Ours was a meat and potatoes family. My grandpa was a butcher, and always brought home some butcher-paper wrapped cut, likely discounted for him. A potato of some sort, an overcooked green vegetable, an iceberg lettuce salad, and gravy were the usual accompaniments. This is still a perfectly acceptable table for me-- not that I get it all that often. 

These days my comfort foods, like any good foodie, lean toward Puttanesca, tacos, pho with extra noodles, a fat, cheffed-up burger.

But today I thought to make pot roast. I bought the biggest cut of chuck at the store, hedging for a moment wondering why I was doing this when there’s only three of us to feed, but then recalling Maggie Hennesey’s recent article “Why Do We Cook Too Much for the People We Love?” I knew that my choice of hunk o’ hunk of beefy love was about ensuring that we’re all going to be OK. At least for tonight. 

I mostly don’t cook much at home anymore-- Sean has edged me out with his superior skillz, and I’ve acquiesced that our home kitchen really is his domain. But tonight, I couldn’t wait to get at the stove and start chopping veg (extra onion, for gramma) to nestle into the pot, and let her rip on low for hours and hours. When the house filled with the aroma of cooked down wine and beef stock, I felt happy again, as if my gramma Jan was just around the corner, about to grab me by the hand. 

My grandma’s pot roasts were simple things-- I doubt if she ever plied hers with wine-- wine was a luxury best left for the goblet-- and my overabundance of leftover pinot noirs and cabs, half drunk, pushed into the corner to save for cooking would probably have seemed like an oddity to her. 
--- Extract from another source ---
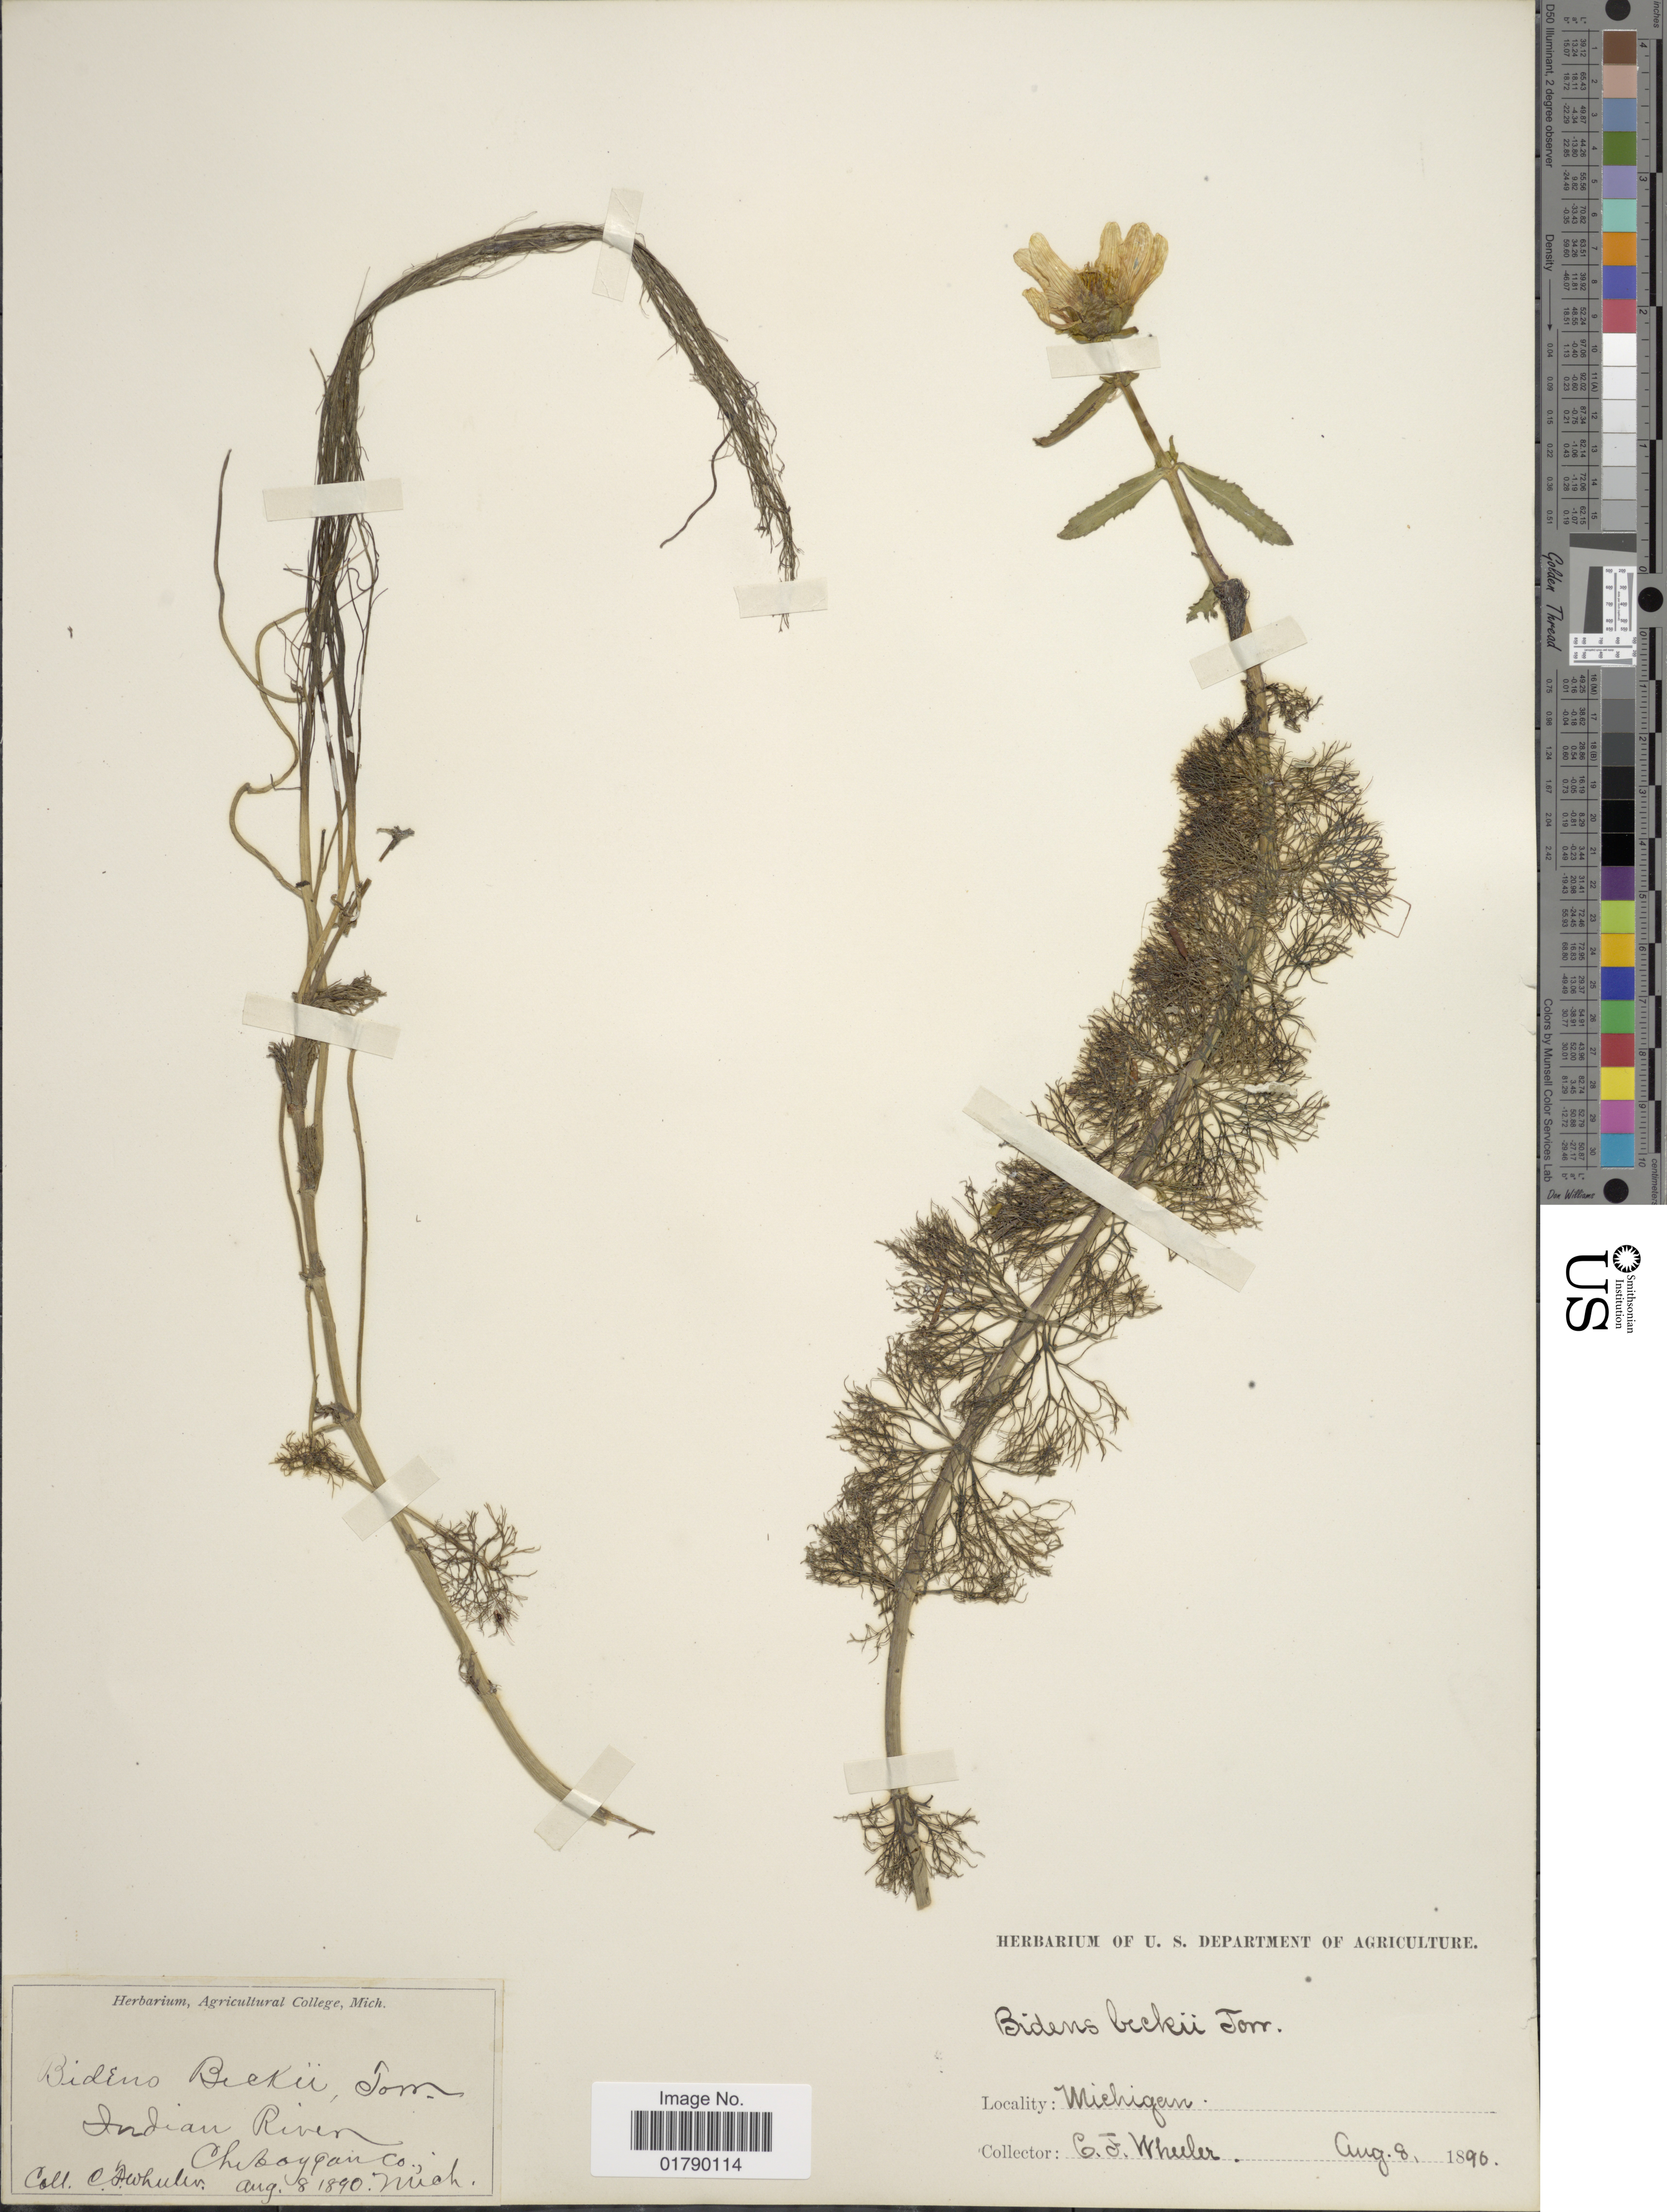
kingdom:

But pot roasts are personal, and as long as you have a hunk of meat, some liquid, and some time, you have not just dinner, but a figurative, comforting squeeze on the hand.

My pot roast hack:

Confession: I use Thomas Keller’s braised short ribs recipe and sub out chuck, but I shortcut the whole thing. Basically, I throw all of the ingredients in his overly fussy recipe into a pot, and let it rip.

If my grandma would have scoffed at cooking wine, imagine how she would have felt about clarification, cartouche, and chinois. Nah-- just throw it all in there, I say. If there are any French purists here, just look away.

Pot roast is really an ode to gramma, and I don’t think a three day ordeal involving cheesecloth is necessary. But you do you. 

Once the meat is tender, reduce the braising liquid by at least half. If you’re feeling fancy, whisk in a knob of butter.